▶ WHAT THIS TASK INVOLVES: Lines in the records below that contain the word "immune" must each be copied.

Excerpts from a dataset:
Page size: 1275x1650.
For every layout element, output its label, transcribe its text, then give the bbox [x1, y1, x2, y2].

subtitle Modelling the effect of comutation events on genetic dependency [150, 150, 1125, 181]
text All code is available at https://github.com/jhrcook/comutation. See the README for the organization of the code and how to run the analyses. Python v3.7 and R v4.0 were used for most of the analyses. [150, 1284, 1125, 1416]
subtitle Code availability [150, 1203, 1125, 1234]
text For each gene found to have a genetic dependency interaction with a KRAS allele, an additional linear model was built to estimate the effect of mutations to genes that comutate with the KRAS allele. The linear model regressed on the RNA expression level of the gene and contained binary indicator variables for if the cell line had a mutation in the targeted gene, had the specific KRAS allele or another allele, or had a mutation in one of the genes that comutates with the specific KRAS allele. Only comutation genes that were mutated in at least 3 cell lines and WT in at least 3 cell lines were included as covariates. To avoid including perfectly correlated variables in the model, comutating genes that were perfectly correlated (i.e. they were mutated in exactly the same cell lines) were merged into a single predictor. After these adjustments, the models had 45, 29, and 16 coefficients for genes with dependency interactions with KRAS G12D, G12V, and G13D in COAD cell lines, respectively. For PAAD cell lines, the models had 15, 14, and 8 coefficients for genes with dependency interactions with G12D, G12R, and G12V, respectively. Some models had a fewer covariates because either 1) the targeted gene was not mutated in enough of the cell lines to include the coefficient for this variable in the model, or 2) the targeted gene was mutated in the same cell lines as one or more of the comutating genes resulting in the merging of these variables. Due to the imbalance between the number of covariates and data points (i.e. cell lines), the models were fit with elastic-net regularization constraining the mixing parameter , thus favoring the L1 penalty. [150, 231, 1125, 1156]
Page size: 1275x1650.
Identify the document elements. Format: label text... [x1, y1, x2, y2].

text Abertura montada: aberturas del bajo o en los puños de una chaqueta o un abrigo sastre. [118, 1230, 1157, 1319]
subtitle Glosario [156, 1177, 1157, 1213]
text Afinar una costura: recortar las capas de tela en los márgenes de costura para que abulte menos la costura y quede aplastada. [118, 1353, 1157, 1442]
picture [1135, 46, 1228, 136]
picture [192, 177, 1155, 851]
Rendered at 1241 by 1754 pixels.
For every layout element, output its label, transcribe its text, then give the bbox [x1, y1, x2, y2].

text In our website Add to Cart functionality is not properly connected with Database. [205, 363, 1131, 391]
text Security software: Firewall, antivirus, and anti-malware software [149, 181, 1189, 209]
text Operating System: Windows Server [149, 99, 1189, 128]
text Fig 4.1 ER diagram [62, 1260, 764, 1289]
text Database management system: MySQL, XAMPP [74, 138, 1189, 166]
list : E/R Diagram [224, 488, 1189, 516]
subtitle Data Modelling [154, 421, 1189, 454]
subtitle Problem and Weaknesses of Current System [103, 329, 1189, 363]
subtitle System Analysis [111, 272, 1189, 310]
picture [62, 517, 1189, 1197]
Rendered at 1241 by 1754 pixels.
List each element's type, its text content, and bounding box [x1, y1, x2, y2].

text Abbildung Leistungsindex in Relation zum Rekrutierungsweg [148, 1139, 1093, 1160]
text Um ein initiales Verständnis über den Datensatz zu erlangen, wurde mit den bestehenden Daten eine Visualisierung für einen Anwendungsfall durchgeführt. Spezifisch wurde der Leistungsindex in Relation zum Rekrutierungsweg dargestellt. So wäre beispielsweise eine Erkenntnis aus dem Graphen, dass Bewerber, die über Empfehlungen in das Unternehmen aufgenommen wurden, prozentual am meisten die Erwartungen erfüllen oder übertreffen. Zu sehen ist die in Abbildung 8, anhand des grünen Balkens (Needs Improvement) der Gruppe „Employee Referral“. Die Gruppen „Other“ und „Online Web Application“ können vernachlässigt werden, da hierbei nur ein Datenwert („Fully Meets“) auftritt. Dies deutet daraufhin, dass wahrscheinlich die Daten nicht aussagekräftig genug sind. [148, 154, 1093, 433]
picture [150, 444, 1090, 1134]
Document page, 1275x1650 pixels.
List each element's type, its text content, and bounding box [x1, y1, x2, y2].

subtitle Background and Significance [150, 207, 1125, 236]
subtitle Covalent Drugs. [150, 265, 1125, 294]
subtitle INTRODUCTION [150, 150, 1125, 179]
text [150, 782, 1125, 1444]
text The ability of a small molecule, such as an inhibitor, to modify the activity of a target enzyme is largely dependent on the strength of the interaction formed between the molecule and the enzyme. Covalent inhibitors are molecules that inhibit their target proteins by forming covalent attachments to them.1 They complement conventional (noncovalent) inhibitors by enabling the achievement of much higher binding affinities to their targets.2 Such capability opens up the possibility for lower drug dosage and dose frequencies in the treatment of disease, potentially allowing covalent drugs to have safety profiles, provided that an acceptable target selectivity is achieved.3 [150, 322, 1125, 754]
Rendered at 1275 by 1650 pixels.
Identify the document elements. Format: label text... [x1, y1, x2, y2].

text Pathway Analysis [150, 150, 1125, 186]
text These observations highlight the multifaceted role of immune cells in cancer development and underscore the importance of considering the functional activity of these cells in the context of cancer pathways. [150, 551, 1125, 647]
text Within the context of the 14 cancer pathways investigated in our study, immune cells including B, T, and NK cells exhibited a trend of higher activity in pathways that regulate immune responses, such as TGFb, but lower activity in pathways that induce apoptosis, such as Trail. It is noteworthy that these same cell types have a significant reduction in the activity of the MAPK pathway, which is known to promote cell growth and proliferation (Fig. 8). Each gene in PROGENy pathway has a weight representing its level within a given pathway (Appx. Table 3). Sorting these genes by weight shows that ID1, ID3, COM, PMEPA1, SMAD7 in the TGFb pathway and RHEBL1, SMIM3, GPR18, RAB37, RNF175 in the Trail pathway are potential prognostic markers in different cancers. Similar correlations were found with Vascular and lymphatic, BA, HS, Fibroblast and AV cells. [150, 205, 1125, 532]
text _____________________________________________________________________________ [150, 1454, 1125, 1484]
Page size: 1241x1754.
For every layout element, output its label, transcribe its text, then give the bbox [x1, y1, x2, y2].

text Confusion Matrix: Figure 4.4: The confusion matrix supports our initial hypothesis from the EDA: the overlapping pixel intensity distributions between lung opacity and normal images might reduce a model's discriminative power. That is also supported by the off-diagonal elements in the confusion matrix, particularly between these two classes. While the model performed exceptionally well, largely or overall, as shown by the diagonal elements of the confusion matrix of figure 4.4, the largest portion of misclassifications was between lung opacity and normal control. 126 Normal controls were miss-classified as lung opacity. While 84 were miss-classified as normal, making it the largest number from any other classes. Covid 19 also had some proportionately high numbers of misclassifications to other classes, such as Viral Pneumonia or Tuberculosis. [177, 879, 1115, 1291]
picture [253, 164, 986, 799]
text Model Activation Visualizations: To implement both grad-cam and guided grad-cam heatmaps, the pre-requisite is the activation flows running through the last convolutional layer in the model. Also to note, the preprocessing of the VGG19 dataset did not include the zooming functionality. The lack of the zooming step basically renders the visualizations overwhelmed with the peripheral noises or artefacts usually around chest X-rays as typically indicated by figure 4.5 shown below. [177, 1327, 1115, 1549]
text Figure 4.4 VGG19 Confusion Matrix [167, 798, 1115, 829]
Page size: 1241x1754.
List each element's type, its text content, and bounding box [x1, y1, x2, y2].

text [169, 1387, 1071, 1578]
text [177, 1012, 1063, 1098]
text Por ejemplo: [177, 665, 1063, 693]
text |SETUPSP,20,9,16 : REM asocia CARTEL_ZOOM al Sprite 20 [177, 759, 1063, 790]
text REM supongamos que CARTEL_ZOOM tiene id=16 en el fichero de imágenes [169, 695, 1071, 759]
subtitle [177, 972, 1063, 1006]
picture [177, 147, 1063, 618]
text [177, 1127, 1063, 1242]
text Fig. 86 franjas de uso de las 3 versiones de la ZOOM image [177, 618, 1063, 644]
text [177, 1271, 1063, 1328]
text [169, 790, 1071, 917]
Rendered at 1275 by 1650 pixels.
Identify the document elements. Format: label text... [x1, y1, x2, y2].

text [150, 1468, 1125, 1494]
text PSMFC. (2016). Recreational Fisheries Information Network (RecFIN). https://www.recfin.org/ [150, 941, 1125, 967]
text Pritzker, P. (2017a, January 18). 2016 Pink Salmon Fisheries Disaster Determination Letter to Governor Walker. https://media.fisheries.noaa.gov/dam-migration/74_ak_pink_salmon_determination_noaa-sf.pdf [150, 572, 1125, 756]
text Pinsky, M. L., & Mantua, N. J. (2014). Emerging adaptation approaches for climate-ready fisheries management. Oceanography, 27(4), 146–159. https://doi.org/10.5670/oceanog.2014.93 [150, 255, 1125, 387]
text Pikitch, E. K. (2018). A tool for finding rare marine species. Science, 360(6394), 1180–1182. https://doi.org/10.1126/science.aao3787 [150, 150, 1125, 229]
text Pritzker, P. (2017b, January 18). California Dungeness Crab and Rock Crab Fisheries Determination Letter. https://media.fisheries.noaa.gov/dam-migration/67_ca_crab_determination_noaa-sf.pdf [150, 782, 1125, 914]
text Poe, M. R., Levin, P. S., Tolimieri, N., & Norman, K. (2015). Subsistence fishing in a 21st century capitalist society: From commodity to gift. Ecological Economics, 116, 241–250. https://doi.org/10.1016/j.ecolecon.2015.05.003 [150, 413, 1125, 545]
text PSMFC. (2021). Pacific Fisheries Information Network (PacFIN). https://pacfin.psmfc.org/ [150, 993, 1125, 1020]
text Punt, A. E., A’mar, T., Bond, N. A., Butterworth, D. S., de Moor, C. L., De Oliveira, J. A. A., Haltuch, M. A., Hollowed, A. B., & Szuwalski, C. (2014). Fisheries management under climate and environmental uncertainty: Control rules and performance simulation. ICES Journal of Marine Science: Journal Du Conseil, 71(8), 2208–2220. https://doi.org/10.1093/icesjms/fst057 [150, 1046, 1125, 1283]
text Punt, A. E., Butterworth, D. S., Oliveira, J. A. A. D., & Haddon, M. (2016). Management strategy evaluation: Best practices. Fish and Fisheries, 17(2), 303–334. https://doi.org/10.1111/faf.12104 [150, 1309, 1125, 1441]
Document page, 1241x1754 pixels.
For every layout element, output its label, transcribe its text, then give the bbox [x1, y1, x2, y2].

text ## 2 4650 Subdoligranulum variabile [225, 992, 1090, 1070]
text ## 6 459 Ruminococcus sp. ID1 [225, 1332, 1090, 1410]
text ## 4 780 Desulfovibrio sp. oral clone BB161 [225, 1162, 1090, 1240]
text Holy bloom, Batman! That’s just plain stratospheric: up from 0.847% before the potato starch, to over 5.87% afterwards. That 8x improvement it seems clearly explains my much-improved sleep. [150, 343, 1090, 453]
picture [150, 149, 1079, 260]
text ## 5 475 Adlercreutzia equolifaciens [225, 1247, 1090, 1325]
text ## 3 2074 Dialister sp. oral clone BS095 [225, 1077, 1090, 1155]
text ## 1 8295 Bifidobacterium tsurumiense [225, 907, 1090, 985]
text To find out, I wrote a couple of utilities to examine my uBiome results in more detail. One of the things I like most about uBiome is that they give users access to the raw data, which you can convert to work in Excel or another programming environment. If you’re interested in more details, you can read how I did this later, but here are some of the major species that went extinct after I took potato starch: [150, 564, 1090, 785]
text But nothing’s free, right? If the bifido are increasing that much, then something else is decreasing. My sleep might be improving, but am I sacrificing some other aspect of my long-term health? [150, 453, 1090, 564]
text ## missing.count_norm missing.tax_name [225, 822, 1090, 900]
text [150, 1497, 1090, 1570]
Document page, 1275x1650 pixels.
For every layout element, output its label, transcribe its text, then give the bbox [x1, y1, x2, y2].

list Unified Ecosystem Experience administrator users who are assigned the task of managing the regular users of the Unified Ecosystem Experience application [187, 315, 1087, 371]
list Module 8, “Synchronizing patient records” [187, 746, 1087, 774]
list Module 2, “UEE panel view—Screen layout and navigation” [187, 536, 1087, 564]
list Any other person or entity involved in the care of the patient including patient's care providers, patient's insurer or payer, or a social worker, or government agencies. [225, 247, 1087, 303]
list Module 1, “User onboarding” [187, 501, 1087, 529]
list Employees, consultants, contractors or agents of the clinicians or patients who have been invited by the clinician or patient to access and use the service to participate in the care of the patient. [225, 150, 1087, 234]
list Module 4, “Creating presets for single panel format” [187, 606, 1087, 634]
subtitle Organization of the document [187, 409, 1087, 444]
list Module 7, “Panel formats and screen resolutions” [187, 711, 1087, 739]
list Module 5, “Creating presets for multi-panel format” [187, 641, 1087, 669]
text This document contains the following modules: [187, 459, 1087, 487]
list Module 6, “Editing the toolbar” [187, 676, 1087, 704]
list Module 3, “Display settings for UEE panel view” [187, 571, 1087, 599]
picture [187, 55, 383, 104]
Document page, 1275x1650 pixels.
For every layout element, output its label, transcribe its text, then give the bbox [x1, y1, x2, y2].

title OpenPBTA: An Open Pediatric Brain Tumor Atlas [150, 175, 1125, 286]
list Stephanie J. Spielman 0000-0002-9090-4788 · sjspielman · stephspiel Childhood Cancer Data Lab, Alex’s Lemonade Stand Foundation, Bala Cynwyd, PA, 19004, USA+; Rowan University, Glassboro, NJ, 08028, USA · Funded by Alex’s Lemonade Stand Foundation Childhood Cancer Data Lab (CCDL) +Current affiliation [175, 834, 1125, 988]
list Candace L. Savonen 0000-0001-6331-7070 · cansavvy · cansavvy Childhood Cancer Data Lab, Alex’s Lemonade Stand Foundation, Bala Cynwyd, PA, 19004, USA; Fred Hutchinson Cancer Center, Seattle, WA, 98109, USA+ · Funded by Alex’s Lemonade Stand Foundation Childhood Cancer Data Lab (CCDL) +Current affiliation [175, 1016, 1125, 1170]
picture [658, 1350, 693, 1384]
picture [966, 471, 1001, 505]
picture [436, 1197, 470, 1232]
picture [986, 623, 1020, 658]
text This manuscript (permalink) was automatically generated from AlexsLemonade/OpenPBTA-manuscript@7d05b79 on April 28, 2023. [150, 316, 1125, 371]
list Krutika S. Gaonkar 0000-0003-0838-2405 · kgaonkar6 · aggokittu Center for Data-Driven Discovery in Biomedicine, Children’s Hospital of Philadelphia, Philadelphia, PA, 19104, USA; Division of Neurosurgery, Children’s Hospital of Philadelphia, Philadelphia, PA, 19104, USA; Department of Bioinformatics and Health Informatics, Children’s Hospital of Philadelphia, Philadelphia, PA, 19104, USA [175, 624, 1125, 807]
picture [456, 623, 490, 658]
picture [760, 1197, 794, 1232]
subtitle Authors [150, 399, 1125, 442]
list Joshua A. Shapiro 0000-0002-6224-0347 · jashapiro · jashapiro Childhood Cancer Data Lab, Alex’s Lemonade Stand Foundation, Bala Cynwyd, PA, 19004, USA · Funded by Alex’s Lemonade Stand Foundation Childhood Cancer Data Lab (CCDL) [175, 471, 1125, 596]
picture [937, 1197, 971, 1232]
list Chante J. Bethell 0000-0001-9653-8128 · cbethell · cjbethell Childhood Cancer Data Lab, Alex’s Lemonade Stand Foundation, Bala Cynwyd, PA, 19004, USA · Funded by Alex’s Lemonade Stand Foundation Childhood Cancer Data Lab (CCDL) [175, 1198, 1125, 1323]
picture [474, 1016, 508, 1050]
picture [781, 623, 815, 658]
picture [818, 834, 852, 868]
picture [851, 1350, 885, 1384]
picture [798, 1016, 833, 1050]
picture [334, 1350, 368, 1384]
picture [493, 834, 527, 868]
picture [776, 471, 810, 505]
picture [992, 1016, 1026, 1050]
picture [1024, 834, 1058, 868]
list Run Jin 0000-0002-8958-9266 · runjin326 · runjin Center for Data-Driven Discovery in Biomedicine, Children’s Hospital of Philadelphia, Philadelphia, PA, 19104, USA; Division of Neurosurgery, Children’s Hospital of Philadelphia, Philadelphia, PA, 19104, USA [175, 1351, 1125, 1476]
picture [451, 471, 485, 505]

▶ WRITTEN ANSWER:
text These observations highlight the multifaceted role of immune cells in cancer development and underscore the importance of considering the functional activity of these cells in the context of cancer pathways. [150, 551, 1125, 647]
text Within the context of the 14 cancer pathways investigated in our study, immune cells including B, T, and NK cells exhibited a trend of higher activity in pathways that regulate immune responses, such as TGFb, but lower activity in pathways that induce apoptosis, such as Trail. It is noteworthy that these same cell types have a significant reduction in the activity of the MAPK pathway, which is known to promote cell growth and proliferation (Fig. 8). Each gene in PROGENy pathway has a weight representing its level within a given pathway (Appx. Table 3). Sorting these genes by weight shows that ID1, ID3, COM, PMEPA1, SMAD7 in the TGFb pathway and RHEBL1, SMIM3, GPR18, RAB37, RNF175 in the Trail pathway are potential prognostic markers in different cancers. Similar correlations were found with Vascular and lymphatic, BA, HS, Fibroblast and AV cells. [150, 205, 1125, 532]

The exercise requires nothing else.